Les neutrophiles sont considérés comme normaux lorsqu’ils sont inférieurs à 5 %, voire à 10 % en fonction notamment des populations de chevaux considérées (pourcentage plus élevé chez les chevaux de course par rapport aux chevaux de sport).

Les éosinophiles sont considérés comme normaux lorsqu’ils sont inférieurs à 1 % (chevaux de sport et chevaux de course, études nord-américaines3, 4) ou 5 % (chevaux de course, en France ou en Suède). De même, les mastocytes sont considérés comme normaux lorsqu’ils sont inférieurs à 3 % ou 5 %.

Néanmoins le diagnostic de l’asthme équin ne se résume pas à l’interprétation d’un LBA. L’histoire, la discipline du cheval et son examen clinique sont essentiels.

Pour en savoir plus :

1. Couëtil L.L., Cardwell J.M., Gerber V. et coll., Inflammatory airway disease of horses, Revised consensus statement, J Vet Intern Med., 2016;30(2), 503-515.

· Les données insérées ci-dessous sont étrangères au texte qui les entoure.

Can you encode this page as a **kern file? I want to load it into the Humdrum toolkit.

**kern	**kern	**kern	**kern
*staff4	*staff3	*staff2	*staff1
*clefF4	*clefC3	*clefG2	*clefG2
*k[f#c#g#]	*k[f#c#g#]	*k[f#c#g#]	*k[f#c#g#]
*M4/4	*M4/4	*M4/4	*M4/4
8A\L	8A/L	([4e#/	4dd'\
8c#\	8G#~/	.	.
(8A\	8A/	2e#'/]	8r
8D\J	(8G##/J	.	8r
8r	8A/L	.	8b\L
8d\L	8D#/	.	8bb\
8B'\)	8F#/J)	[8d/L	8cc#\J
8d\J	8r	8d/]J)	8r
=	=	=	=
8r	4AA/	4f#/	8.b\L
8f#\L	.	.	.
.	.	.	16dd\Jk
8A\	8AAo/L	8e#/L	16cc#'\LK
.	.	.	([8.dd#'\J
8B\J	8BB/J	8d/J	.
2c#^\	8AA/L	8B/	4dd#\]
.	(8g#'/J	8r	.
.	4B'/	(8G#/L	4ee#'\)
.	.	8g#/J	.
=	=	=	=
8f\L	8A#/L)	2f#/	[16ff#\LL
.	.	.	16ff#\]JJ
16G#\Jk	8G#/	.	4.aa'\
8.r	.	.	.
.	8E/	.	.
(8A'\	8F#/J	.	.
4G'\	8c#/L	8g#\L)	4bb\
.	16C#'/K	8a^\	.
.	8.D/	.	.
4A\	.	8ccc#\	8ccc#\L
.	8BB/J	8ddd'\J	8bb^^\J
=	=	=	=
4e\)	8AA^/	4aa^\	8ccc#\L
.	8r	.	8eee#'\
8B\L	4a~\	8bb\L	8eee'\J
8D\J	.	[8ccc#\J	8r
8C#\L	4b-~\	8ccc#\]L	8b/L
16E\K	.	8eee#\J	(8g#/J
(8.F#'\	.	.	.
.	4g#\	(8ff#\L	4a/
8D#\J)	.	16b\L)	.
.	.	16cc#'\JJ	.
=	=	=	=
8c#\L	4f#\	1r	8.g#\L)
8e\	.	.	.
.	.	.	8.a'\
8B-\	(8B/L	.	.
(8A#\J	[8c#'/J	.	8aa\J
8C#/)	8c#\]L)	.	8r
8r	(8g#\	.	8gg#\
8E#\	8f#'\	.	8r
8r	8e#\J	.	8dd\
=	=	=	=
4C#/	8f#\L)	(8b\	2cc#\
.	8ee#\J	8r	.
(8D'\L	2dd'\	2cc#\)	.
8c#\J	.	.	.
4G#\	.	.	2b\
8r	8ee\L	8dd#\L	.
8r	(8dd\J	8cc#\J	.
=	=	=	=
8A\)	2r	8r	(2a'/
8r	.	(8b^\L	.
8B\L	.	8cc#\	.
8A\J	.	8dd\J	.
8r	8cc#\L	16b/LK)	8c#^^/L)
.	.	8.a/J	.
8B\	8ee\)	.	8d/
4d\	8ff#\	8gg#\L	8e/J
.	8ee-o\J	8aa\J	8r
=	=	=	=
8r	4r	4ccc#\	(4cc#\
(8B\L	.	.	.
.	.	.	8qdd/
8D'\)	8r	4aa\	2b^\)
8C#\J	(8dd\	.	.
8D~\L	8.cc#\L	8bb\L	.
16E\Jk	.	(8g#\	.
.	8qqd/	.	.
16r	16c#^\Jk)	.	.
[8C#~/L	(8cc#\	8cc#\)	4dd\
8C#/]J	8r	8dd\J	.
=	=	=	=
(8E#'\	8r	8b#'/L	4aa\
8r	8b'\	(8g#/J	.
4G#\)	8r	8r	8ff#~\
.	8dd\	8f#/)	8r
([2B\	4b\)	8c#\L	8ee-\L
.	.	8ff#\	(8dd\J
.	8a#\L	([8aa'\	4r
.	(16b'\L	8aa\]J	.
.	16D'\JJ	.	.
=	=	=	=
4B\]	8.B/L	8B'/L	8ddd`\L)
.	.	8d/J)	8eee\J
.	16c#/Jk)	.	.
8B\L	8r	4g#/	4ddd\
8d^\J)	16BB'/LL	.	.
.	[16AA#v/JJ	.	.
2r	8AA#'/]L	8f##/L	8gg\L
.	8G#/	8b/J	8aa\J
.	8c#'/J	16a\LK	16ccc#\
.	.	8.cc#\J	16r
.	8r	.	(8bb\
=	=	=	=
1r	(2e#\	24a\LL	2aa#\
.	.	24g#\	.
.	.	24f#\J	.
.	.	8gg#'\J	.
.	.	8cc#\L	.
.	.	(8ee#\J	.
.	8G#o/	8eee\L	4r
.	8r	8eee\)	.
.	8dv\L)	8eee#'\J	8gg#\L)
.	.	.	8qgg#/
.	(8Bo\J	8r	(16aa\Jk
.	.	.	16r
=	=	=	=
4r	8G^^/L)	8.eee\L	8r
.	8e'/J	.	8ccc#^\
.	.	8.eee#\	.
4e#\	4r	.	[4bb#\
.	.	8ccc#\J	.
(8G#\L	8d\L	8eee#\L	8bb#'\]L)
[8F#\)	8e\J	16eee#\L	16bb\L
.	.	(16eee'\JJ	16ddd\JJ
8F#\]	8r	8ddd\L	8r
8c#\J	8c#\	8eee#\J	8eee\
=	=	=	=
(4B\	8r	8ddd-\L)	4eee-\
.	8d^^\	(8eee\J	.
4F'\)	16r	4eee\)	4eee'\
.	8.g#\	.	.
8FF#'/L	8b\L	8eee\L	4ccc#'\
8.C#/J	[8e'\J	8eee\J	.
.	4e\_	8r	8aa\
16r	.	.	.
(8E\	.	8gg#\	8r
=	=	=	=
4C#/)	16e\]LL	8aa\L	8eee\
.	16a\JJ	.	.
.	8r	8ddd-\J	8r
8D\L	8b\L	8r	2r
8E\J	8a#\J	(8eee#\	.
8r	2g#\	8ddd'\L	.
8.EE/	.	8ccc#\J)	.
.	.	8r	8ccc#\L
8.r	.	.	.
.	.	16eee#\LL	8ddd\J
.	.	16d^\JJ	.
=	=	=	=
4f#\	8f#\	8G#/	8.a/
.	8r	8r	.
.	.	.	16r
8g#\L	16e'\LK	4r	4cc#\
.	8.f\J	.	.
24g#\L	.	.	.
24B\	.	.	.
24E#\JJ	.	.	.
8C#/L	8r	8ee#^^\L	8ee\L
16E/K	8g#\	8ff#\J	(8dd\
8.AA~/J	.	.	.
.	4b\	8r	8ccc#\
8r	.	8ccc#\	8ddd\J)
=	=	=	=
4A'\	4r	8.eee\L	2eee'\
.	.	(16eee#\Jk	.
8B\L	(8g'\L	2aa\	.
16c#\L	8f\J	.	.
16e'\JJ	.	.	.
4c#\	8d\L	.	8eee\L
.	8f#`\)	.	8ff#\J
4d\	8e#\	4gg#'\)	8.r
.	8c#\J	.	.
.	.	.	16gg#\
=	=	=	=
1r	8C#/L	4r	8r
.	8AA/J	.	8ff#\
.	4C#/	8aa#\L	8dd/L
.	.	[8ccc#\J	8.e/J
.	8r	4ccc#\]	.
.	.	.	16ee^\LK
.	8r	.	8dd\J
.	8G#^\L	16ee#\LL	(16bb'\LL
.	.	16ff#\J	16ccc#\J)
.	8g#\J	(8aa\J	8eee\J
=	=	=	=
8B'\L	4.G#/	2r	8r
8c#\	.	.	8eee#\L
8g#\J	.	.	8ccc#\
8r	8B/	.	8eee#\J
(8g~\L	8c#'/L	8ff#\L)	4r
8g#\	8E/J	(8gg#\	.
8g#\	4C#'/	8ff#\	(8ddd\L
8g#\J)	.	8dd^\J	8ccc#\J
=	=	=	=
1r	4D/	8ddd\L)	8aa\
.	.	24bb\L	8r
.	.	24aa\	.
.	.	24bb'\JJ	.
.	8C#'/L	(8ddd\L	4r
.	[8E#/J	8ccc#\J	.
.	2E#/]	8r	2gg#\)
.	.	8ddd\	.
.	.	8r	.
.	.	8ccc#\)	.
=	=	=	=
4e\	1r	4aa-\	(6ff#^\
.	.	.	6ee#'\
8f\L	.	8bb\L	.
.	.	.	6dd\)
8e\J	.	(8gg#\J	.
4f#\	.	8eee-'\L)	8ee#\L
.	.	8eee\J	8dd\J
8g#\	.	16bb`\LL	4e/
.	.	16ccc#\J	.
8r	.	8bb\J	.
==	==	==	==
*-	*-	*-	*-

2. Gy C., Leclere M., Vargas A. et coll., Investigation of blood biomarkers for the diagnosis of mild to moderate asthma in horses, J Vet Intern Med., 2019;33(4):1789-1795

3. Pirie R.S., Recurrent airway obstruction : a review, Equine Vet J., 2014;46(3):276-288.

4. Pirie R.S., Couëtil L.L., Robinson N.E. et coll., Equine asthma: An appropriate, translational and comprehendible terminology ?, Equine Vet J., 2016;48(4):403-405.